Lo-Fi House

Die Revolution frisst ihre Kinder

Das FACT Magazine schrieb darüber, Mixmag identifizierte es als einen Jahres-Trend und auch Bandcamp griff das Thema in seinem Magazin auf: Lo-Fi House war 2016 omnipräsent. Die aktuellen Vertreter der Zunft sind aber auch catchy – wer nennt sich auch sonst DJ Longdick? Oder DJ Boring, und setzt für YouTube-Aufmerksamkeit eine hübsche, junge Winona Ryder aufs Plattenlabel? Musikalische Schlüsselelemente dieser sogenannte „Meme-House“-Leute sind stimmungsvolle Pads, lange Vocal-Samples, schummrige Basslines und flache Hi-Hats. Nur die letzten zwei dieser Elemente sind tatsächlich vom Klang her lo-fi, dennoch reicht es für die Bezeichnung und einen kleinen Hype.

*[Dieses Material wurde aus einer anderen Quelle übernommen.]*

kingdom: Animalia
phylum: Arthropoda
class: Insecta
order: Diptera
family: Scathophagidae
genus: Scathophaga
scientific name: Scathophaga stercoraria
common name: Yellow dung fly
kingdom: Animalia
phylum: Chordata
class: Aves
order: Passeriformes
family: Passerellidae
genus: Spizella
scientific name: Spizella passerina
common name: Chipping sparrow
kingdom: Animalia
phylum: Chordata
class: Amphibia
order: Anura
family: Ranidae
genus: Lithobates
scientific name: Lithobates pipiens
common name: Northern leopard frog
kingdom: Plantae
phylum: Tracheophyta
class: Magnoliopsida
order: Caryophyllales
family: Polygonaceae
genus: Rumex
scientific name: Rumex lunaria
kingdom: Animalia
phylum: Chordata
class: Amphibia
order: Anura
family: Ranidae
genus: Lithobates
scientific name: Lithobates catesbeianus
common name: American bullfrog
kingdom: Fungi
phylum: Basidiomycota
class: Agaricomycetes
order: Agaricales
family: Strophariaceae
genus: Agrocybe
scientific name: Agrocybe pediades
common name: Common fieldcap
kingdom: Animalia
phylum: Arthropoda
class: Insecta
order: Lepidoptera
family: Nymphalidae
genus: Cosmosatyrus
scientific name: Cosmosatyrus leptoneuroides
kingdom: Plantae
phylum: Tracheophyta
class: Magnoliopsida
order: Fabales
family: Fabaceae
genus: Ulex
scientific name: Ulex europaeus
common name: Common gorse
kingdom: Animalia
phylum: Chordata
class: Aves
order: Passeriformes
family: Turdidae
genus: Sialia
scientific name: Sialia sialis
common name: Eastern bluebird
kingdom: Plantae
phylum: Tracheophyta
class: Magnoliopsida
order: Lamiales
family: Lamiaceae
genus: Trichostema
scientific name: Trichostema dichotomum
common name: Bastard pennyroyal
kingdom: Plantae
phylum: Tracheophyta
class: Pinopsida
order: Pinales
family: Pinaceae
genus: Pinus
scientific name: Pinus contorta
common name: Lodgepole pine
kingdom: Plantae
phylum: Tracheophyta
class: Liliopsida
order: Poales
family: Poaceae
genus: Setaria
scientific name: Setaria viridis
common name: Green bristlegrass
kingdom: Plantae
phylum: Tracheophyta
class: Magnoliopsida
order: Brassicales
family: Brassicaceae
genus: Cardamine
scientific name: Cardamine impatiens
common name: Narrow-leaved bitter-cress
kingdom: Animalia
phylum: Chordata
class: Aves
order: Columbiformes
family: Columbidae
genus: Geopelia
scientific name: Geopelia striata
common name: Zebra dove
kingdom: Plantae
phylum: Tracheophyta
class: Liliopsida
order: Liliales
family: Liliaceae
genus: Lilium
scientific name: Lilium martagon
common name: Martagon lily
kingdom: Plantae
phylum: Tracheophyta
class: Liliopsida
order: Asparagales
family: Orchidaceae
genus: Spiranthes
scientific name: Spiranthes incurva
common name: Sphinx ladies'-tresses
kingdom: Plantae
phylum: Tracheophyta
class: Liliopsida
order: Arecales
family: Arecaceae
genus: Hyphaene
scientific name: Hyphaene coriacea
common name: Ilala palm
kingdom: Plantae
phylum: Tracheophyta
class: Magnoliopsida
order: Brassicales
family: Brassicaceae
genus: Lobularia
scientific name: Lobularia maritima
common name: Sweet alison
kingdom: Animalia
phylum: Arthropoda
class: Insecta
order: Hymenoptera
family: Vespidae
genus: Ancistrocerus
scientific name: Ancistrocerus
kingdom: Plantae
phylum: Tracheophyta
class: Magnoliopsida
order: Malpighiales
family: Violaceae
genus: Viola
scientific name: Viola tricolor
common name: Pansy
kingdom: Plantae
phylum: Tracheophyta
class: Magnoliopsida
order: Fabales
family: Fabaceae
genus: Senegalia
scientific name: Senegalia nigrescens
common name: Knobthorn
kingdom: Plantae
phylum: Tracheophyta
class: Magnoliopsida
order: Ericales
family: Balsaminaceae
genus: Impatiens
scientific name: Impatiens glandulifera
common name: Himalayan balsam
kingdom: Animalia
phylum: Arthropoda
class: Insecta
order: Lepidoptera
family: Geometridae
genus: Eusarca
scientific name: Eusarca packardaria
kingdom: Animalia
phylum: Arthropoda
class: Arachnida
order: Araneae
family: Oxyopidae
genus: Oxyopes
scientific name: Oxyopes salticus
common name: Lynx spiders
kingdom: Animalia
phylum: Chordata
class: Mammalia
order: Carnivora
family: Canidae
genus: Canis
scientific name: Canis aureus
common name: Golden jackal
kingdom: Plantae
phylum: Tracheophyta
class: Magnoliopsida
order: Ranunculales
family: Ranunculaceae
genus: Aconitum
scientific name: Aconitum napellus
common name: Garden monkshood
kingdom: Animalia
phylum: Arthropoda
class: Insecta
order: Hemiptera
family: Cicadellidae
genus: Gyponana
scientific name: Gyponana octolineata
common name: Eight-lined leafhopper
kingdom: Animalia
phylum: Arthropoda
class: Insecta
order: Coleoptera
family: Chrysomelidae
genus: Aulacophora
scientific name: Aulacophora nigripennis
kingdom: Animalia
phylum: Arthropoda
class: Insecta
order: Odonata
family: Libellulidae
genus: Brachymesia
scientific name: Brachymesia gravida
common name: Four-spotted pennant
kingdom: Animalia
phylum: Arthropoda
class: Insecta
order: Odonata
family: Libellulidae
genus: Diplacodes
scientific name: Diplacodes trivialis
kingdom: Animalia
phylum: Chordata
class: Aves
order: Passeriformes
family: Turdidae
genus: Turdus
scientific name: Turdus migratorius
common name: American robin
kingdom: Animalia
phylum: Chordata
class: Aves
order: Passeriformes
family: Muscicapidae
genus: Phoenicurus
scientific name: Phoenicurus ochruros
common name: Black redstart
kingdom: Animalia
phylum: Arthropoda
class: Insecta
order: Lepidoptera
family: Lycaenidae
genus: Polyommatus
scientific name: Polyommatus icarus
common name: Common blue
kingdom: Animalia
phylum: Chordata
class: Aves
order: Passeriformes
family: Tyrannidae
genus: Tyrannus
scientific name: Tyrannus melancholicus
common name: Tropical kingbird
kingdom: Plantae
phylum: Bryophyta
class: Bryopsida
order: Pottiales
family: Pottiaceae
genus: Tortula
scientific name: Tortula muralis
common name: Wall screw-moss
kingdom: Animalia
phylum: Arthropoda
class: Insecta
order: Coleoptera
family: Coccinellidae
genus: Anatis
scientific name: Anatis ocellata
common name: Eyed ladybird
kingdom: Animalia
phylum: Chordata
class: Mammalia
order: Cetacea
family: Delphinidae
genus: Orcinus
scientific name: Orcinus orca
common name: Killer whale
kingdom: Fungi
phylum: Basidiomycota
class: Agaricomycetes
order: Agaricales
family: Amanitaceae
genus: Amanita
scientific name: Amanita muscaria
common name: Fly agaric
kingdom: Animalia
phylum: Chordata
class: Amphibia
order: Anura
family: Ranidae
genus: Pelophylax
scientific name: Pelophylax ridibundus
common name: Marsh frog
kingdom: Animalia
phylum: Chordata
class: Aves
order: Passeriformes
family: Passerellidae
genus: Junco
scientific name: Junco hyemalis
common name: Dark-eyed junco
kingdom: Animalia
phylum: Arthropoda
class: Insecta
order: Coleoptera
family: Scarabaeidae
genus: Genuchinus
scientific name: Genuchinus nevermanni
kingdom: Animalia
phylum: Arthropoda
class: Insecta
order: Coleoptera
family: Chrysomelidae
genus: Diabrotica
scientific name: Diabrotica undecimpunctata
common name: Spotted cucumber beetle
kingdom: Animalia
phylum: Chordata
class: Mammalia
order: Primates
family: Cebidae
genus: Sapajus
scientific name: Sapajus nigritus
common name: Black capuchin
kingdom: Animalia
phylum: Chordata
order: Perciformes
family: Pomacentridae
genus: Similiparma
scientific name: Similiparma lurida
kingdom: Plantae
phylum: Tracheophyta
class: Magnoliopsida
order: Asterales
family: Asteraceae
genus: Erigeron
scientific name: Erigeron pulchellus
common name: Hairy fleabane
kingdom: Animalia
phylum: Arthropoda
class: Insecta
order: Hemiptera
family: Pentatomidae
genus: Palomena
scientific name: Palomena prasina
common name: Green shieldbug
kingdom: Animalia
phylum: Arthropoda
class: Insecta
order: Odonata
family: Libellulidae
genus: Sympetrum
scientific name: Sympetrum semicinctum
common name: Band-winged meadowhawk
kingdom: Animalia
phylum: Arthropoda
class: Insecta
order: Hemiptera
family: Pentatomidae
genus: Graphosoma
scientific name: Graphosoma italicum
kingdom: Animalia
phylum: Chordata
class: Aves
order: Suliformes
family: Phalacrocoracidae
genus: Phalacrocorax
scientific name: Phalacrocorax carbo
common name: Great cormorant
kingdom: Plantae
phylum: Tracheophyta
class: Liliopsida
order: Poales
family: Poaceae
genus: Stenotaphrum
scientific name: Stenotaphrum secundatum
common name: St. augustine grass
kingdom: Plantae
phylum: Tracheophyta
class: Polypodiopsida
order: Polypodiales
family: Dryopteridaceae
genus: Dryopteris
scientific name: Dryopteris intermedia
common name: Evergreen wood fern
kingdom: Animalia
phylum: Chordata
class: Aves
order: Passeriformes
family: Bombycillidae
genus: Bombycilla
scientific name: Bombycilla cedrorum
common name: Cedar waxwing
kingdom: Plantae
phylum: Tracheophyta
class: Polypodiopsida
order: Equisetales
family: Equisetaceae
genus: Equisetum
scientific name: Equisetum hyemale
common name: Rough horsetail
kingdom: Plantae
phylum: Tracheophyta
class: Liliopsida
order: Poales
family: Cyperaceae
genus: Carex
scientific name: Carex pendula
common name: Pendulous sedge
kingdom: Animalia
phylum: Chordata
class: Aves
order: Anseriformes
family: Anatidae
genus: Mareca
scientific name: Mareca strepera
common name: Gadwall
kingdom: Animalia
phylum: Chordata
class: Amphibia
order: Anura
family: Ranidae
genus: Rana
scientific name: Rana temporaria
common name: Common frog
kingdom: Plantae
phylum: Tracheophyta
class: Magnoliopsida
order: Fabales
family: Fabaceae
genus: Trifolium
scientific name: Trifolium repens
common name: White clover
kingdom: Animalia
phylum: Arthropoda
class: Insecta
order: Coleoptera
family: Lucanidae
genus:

Auf der anderen Seite des Lo-Fi House-Spektrums finden sich die, die eher auf Pads verzichten und dafür jazzige Klavier-Samples und warme Percussion-Samples verwenden und ihre Musik beispielsweise über Banoffee Pies, Apron oder Lehult veröffentlichen. Das ist natürlich beides vereinfacht, aber um generelle Tendenzen zu erkennen, muss man das eben so machen. Und die generelle Tendenz ist folgende: Lo-Fi House hat sich selber überholt. Der Lo-Fi, der im vergangenen Jahr so populär und neu wurde, ist alles andere als neu. Er ist der Wolf im Schafspelz, Deep House im Lo-Fi-Gewand, und entbehrt jeglicher musikalischer Innovation. Doch um das im Heute nachvollziehen zu können, muss man in die Vergangenheit schauen.


Stream: DJ BoringWinona

Wir schreiben das Jahr 2011. Crosstown Rebels sind bei Resident Advisor zum „Label Of The Year“ gewählt worden, im Jahr davor war der ebendort erschienene „Without You“ von Art Department der Track des Jahres. Zusammen mit den ihnen nahestehenden Hot Creations und Visionquest prägen sie einen Sound, der für „unzählige Leute der Soundtrack 2011 war“: Glasklar produzierter Tech-House mit viel Gewaber im Bassbereich, den man Deep House nannte und der den „Laptop als Mittel der Wahl“ verwendete, wie Gerd Janson im Groove-Jahresrückblick 2011 konstatierte. Diese Strömung nutzte die Möglichkeiten des Digitalen, mit denen das 21. Jahrhundert einhergegangen war und die nun ausgereift waren, vollständig aus. Doch manchen Leuten war die Klangästhetik zu „polished“, perfekt und kristallklar, kurzum: zu hi-fi. Eine Gegenbewegung war nicht weit entfernt.

Sie sollte anfänglich vor allem aus Nordamerika kommen: Eines der ersten Teile dieser Bewegung war das 2010 gestartete Label L.I.E.S. aus New York. Bereits die frühen Veröffentlichungen wiesen einen charakteristischen Sound auf, der sich vom Deep-House-Konsens abhob: Rauheit, Distortion, Scheppern und Kratzen, Ausfransen und Verwischen. Kurzum, eine Klangqualität, die an eine kaputte Platte, kaputtes Soundsystem oder beides gleichzeitig denken lässt. Der Gegensatz zum detailtreuen Hi-Fi-Klangbild und somit lo-fi.